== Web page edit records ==
******

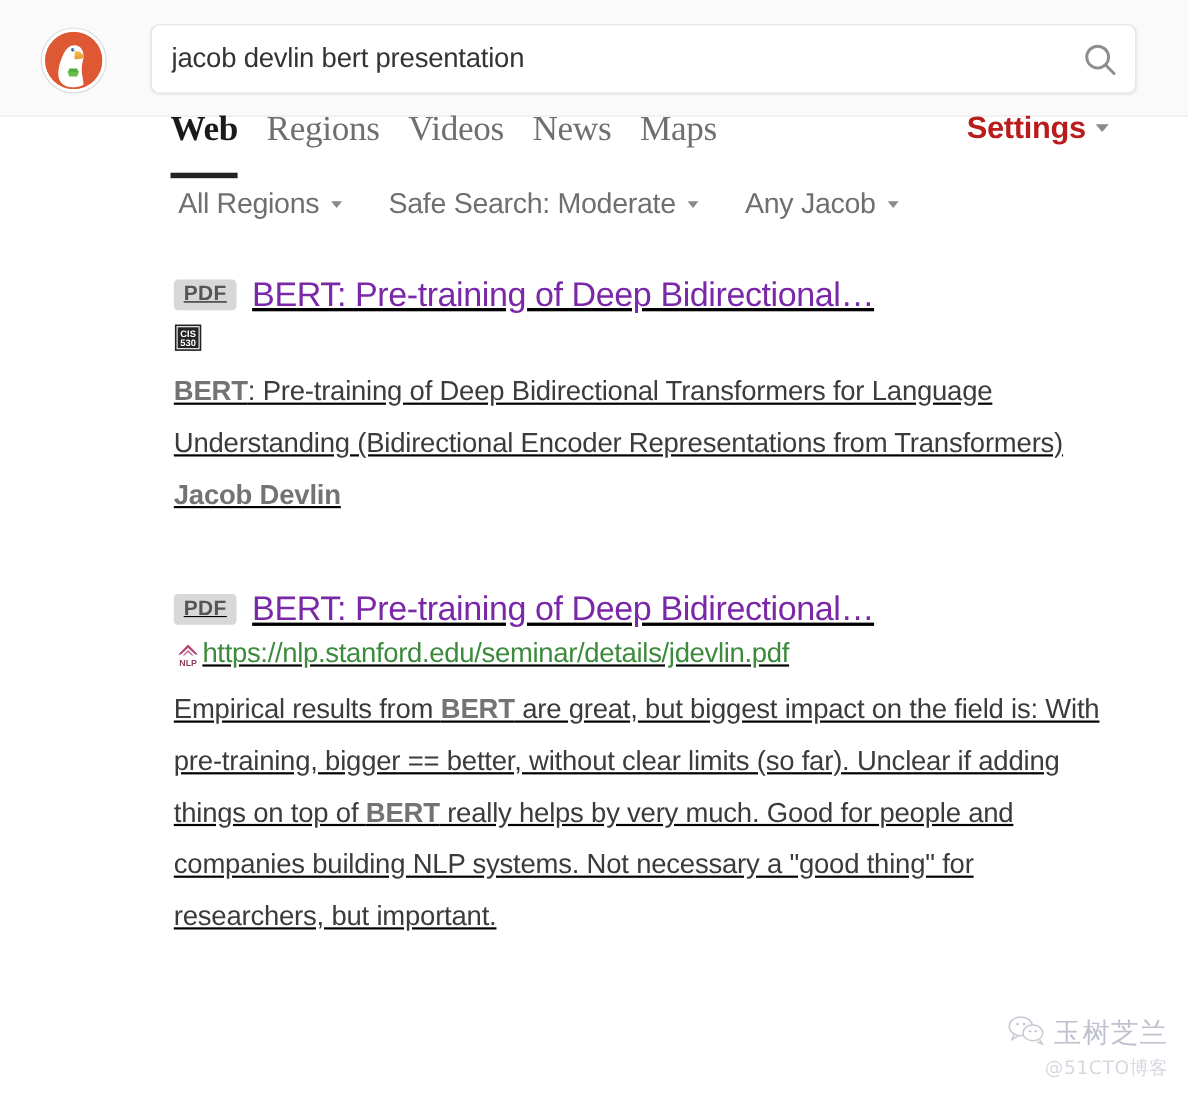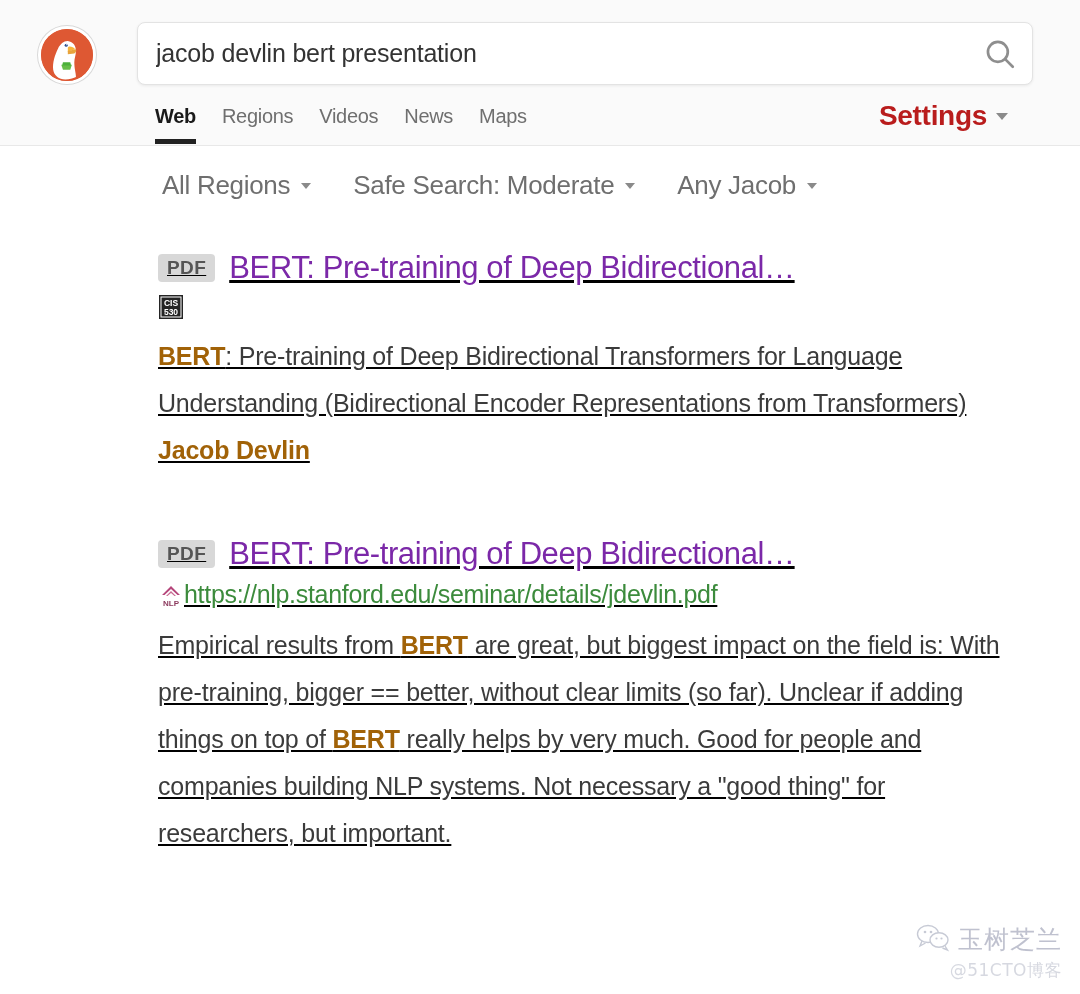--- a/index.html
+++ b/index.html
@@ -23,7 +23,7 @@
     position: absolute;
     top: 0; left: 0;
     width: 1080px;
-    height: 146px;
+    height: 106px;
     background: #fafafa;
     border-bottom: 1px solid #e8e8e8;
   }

******

== Task to carry out ==
Return every line above word for word, minus images.

== Response to this task ==
--- a/index.html
+++ b/index.html
@@ -23,7 +23,7 @@
     position: absolute;
     top: 0; left: 0;
     width: 1080px;
-    height: 146px;
+    height: 106px;
     background: #fafafa;
     border-bottom: 1px solid #e8e8e8;
   }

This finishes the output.